*** DATA LISTING Section Begins ***

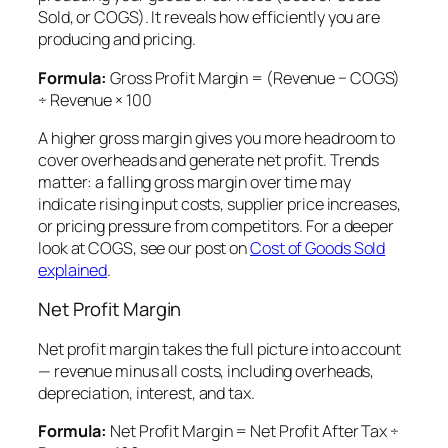
Sold, or COGS). It reveals how efficiently you are
producing and pricing.
Formula:
Gross Profit Margin = (Revenue − COGS)
÷ Revenue × 100
A higher gross margin gives you more headroom to
cover overheads and generate net profit. Trends
matter: a falling gross margin over time may
indicate rising input costs, supplier price increases,
or pricing pressure from competitors. For a deeper
look at COGS, see our post on
Cost of Goods Sold
explained
.
Net Profit Margin
Net profit margin takes the full picture into account
— revenue minus all costs, including overheads,
depreciation, interest, and tax.
Formula:
Net Profit Margin = Net Profit After Tax ÷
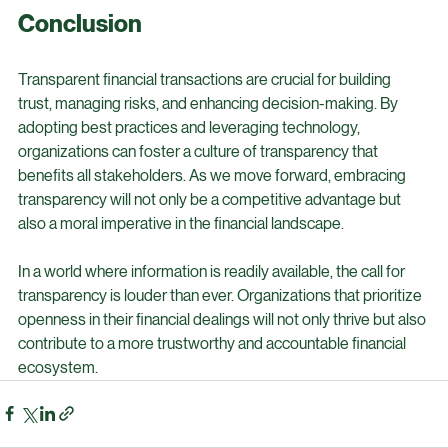
practices of organizations. Transparent reporting on 
environmental and social impacts will become essential.
Conclusion
Transparent financial transactions are crucial for building 
trust, managing risks, and enhancing decision-making. By 
adopting best practices and leveraging technology, 
organizations can foster a culture of transparency that 
benefits all stakeholders. As we move forward, embracing 
transparency will not only be a competitive advantage but 
also a moral imperative in the financial landscape.
In a world where information is readily available, the call for 
transparency is louder than ever. Organizations that prioritize 
openness in their financial dealings will not only thrive but also 
contribute to a more trustworthy and accountable financial 
ecosystem.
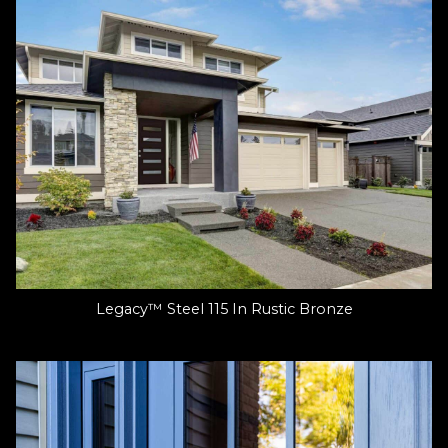
Legacy™ Steel 115 In Rustic Bronze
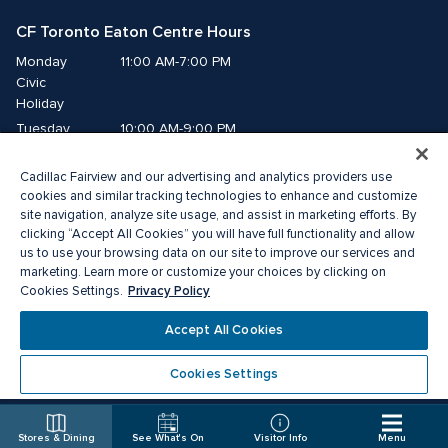
CF Toronto Eaton Centre Hours
Monday
11:00 AM-7:00 PM
Civic 
Holiday
Tuesday
10:00 AM-9:00 PM
Wednesday
10:00 AM-9:00 PM
Cadillac Fairview and our advertising and analytics providers use
Thursday
10:00 AM-9:00 PM
cookies and similar tracking technologies to enhance and customize
Friday
10:00 AM-9:00 PM
site navigation, analyze site usage, and assist in marketing efforts. By
Saturday
10:00 AM-9:00 PM
clicking “Accept All Cookies” you will have full functionality and allow
us to use your browsing data on our site to improve our services and
Sunday
11:00 AM-7:00 PM
marketing. Learn more or customize your choices by clicking on
Privacy Policy
Cookies Settings.
© 2026 The Cadillac Fairview Corporation Limited.
Accept All Cookies
®A registered trademark of The Cadillac Fairview Corporation Limited.
Privacy Policy
Accessibility
Terms of Service
Cookies Settings
Cookie Preference Centre
Stores & Dining
See What's On
Visitor Info
Menu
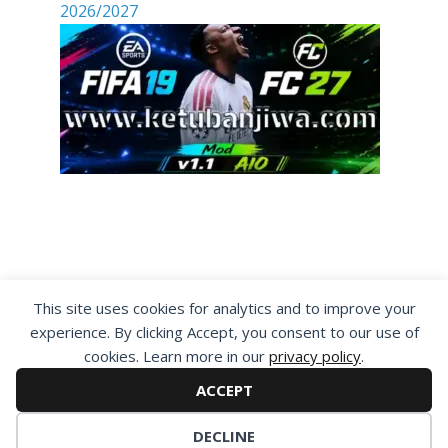
2026/2027
By visiting www.ketubanjiwa.com you agree for
This site uses cookies for analytics and to improve your
our to use cookies to improve our content, you
experience. By clicking Accept, you consent to our use of
can see about our
Privacy Statement
cookies. Learn more in our
privacy policy
.
ACCEPT
DECLINE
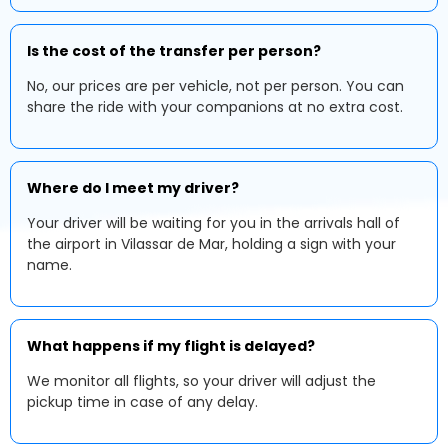
Is the cost of the transfer per person?
No, our prices are per vehicle, not per person. You can
share the ride with your companions at no extra cost.
Where do I meet my driver?
Your driver will be waiting for you in the arrivals hall of
the airport in Vilassar de Mar, holding a sign with your
name.
What happens if my flight is delayed?
We monitor all flights, so your driver will adjust the
pickup time in case of any delay.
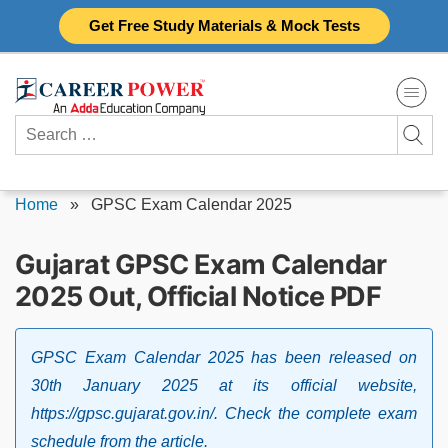
Skip
Get Free Study Materials & Mock Tests
to
content
Search
for:
Home
»
GPSC Exam Calendar 2025
Gujarat GPSC Exam Calendar
2025 Out, Official Notice PDF
GPSC Exam Calendar 2025 has been released on
30th January 2025 at its official website,
https://gpsc.gujarat.gov.in/. Check the complete exam
schedule from the article.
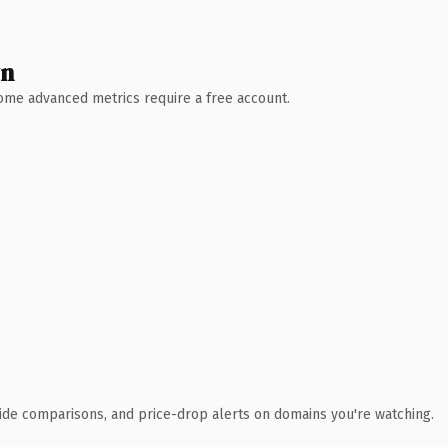
wn
 Some advanced metrics require a free account.
ide comparisons, and price-drop alerts on domains you're watching.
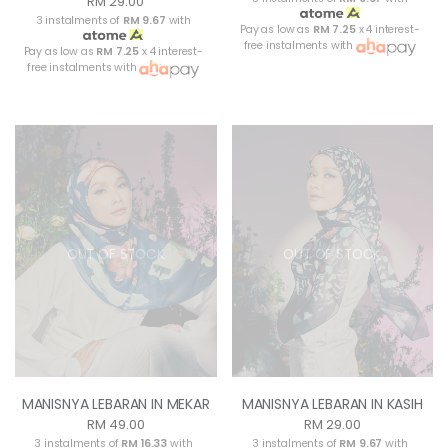
RM 29.00
3 instalments of
RM 9.67
with
Pay as low as
RM 7.25
x 4 interest-
free instalments with
Pay as low as
RM 7.25
x 4 interest-
free instalments with
OUT OF STOCK
OUT OF STOCK
MANISNYA LEBARAN IN MEKAR
MANISNYA LEBARAN IN KASIH
RM 49.00
RM 29.00
3 instalments of
RM 16.33
with
3 instalments of
RM 9.67
with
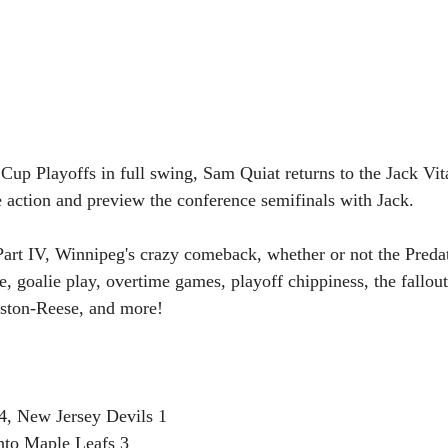
Cup Playoffs in full swing, Sam Quiat returns to the Jack Vi
 action and preview the conference semifinals with Jack.
art IV, Winnipeg's crazy comeback, whether or not the Predat
e, goalie play, overtime games, playoff chippiness, the fallo
Aston-Reese, and more!
4, New Jersey Devils 1
nto Maple Leafs 3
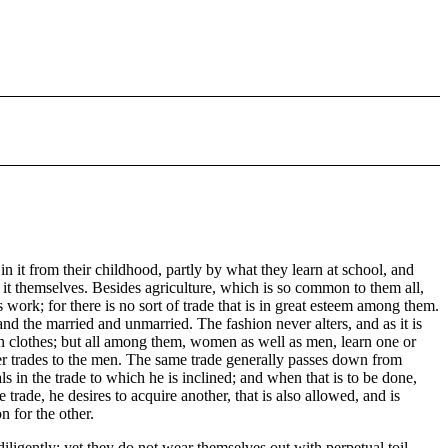
in it from their childhood, partly by what they learn at school, and
n it themselves. Besides agriculture, which is so common to them all,
work; for there is no sort of trade that is in great esteem among them.
nd the married and unmarried. The fashion never alters, and as it is
own clothes; but all among them, women as well as men, learn one or
der trades to the men. The same trade generally passes down from
als in the trade to which he is inclined; and when that is to be done,
 trade, he desires to acquire another, that is also allowed, and is
 for the other.
diligently; yet they do not wear themselves out with perpetual toil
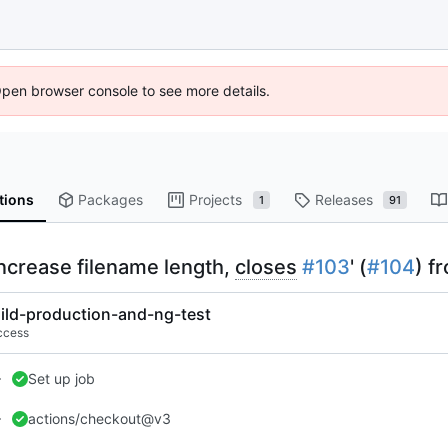
Open browser console to see more details.
tions
Packages
Projects
Releases
1
91
 increase filename length,
closes
#103
' (
#104
) f
ild-production-and-ng-test
ccess
Set up job
actions/checkout@v3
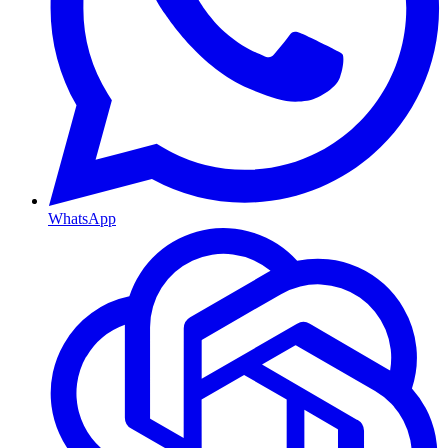
WhatsApp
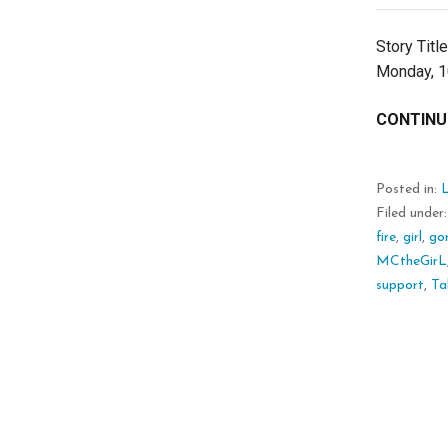
Story Titl
Monday, 10
CONTINU
Posted in:
L
Filed under
fire
,
girl
,
go
MCtheGirL
support
,
Tal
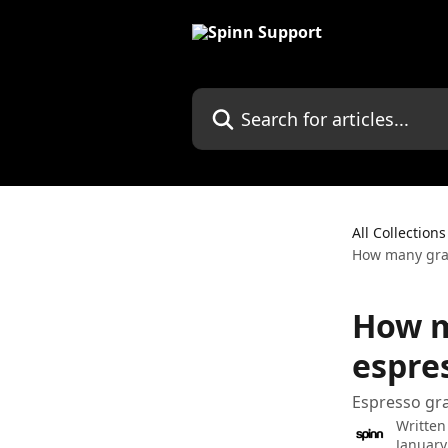
Skip to main content
Search for articles...
All Collections
How many gram
How m
espre
Espresso gr
Written
January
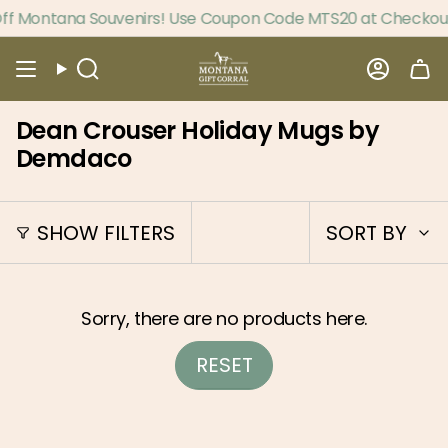
Skip
f Montana Souvenirs! Use Coupon Code MTS20 at Checkout
to
content
Search
Accou
Dean Crouser Holiday Mugs by
Demdaco
Sort
SHOW FILTERS
SORT BY
by
Sorry, there are no products here.
RESET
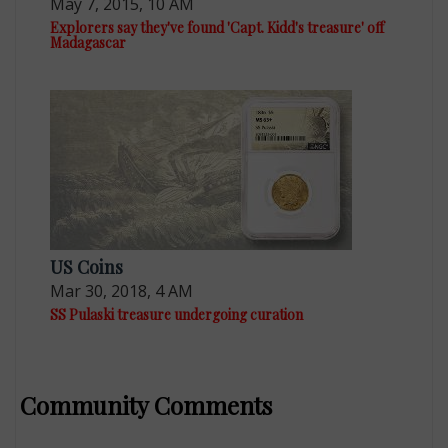
May 7, 2015, 10 AM
Explorers say they've found 'Capt. Kidd's treasure' off
Madagascar
US Coins
Mar 30, 2018, 4 AM
SS Pulaski treasure undergoing curation
Community Comments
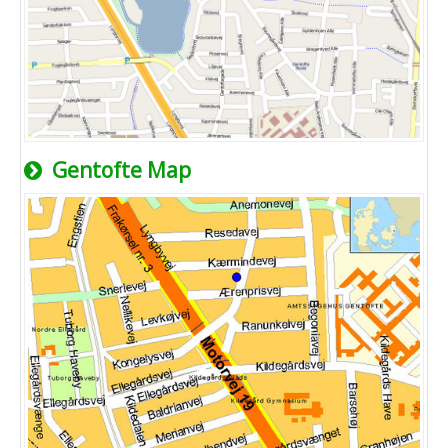
Gentofte Map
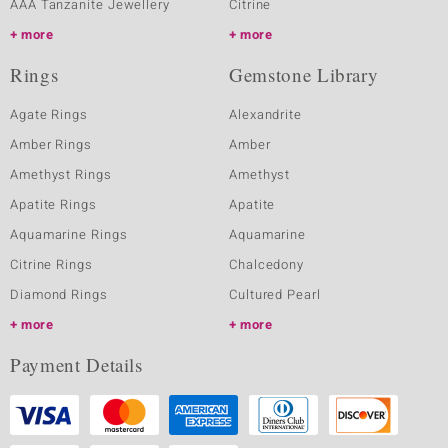
AAA Tanzanite Jewellery
Citrine
more
more
Rings
Gemstone Library
Agate Rings
Alexandrite
Amber Rings
Amber
Amethyst Rings
Amethyst
Apatite Rings
Apatite
Aquamarine Rings
Aquamarine
Citrine Rings
Chalcedony
Diamond Rings
Cultured Pearl
more
more
Payment Details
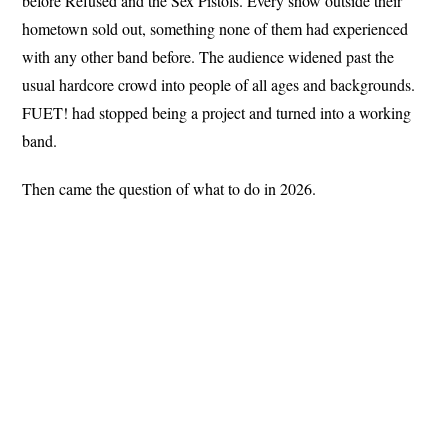
before Refused and the Sex Pistols. Every show outside their
hometown sold out, something none of them had experienced
with any other band before. The audience widened past the
usual hardcore crowd into people of all ages and backgrounds.
FUET! had stopped being a project and turned into a working
band.
Then came the question of what to do in 2026.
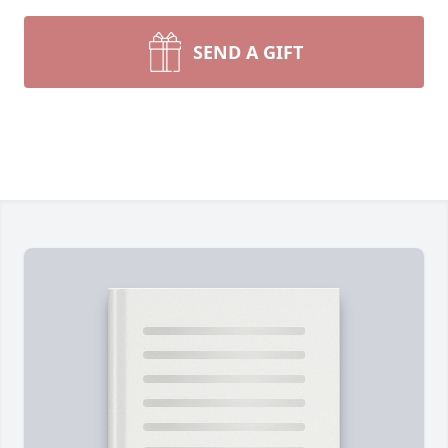
SEND A GIFT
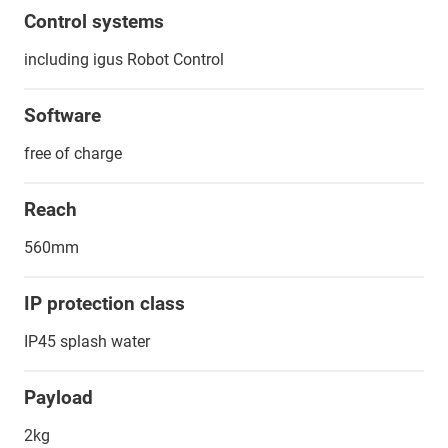
Control systems
including igus Robot Control
Software
free of charge
Reach
560mm
IP protection class
IP45 splash water
Payload
2kg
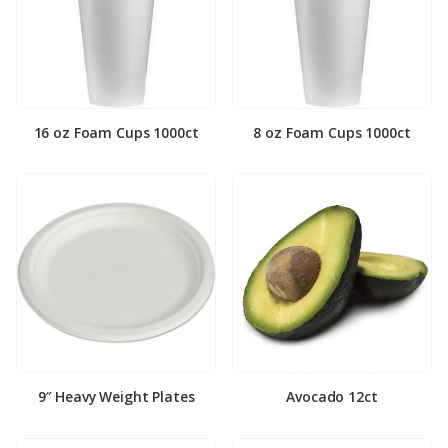
16 oz Foam Cups 1000ct
8 oz Foam Cups 1000ct
9″ Heavy Weight Plates
Avocado 12ct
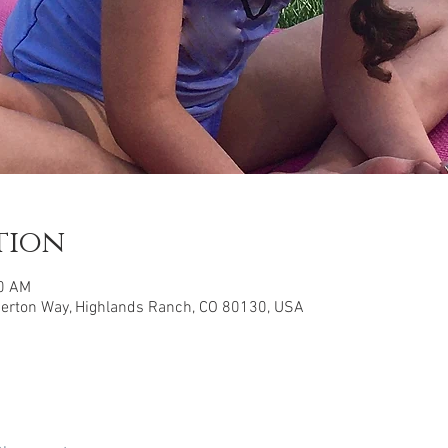
tion
30 AM
herton Way, Highlands Ranch, CO 80130, USA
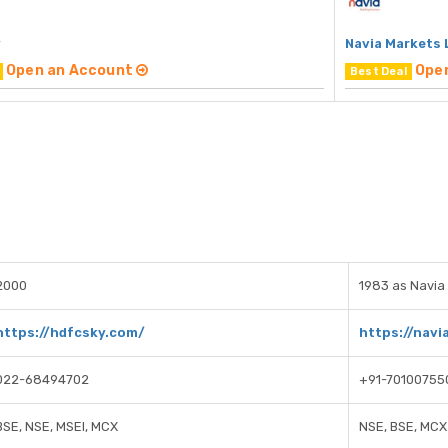
y
Navia Markets 
Open an Account
Ope
Best Deal
2000
1983 as Navia 
https://hdfcsky.com/
https://navia
022-68494702
+91-70100755
BSE, NSE, MSEI, MCX
NSE, BSE, MCX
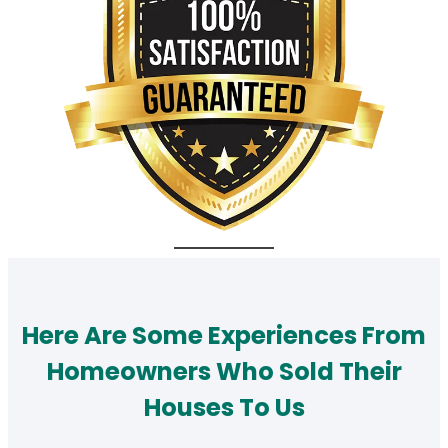
Here Are Some Experiences From
Homeowners Who Sold Their
Houses To Us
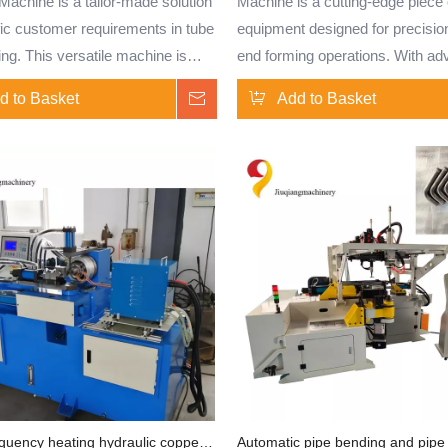
achine is a tailor-made solution
Machine is a cutting-edge piece 
fic customer requirements in tube
equipment designed for precisio
ng. This versatile machine is
end forming operations. With a
to meet unique specifications
CNC technology, this machine of
d to Basket
Inquire
Add to Basket
cations, offering precision and
accuracy and efficiency in shap
y in shaping tubes and solid bars.
various types of tubes and solid 
tomizable features and advanced
Ideal for industries requiring intr
nology, the TM130 provides
end configurations, the TM100
ty and accuracy for a wide range of
machine ensures reliable and co
forming processes, catering to
results for a wide range of applic
ndustry needs. requiring intricate
Specifically designed for the end
 configurations, the TM100 CNC
treatment of brass, copper, stai
ensures reliable and consistent
steel, aluminum, aluminum alloy
or a wide range of applications.
steel tubes, and solid bars, this
lly designed for the end
is well-suited for batch productio
 of brass, copper, stainless
Capable of performing tube end 
luminum, aluminum alloy, carbon
expansion, bulging, upsetting, fl
quency heating hydraulic copper
Automatic pipe bending and pipe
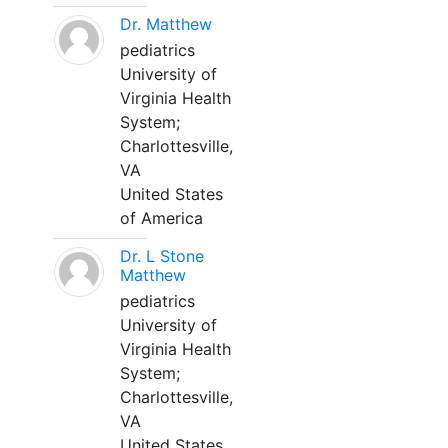
Dr. Matthew
pediatrics
University of
Virginia Health
System;
Charlottesville,
VA
United States
of America
Dr. L Stone
Matthew
pediatrics
University of
Virginia Health
System;
Charlottesville,
VA
United States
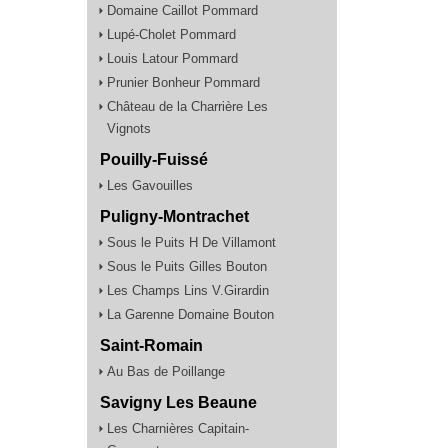
Domaine Caillot Pommard
Lupé-Cholet Pommard
Louis Latour Pommard
Prunier Bonheur Pommard
Château de la Charrière Les
Vignots
Pouilly-Fuissé
Les Gavouilles
Puligny-Montrachet
Sous le Puits H De Villamont
Sous le Puits Gilles Bouton
Les Champs Lins V.Girardin
La Garenne Domaine Bouton
Saint-Romain
Au Bas de Poillange
Savigny Les Beaune
Les Charnières Capitain-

*** DATA LISTING Section Ends ***

→ TASK INSTRUCTIONS
Render everything in the data above as a numbered list, from the line containing "achine is a tailor-made solution" down to the line containing "y in shaping tubes and solid bars.", with both of those lines included. Leave out any blank lines.

→ COMPLETED EXERCISE
1. achine is a tailor-made solution
2. Machine is a cutting-edge piece 
3. fic customer requirements in tube
4. equipment designed for precisio
5. ng. This versatile machine is
6. end forming operations. With a
7. to meet unique specifications
8. CNC technology, this machine of
9. d to Basket
10. Inquire
11. Add to Basket
12. cations, offering precision and
13. accuracy and efficiency in shap
14. y in shaping tubes and solid bars.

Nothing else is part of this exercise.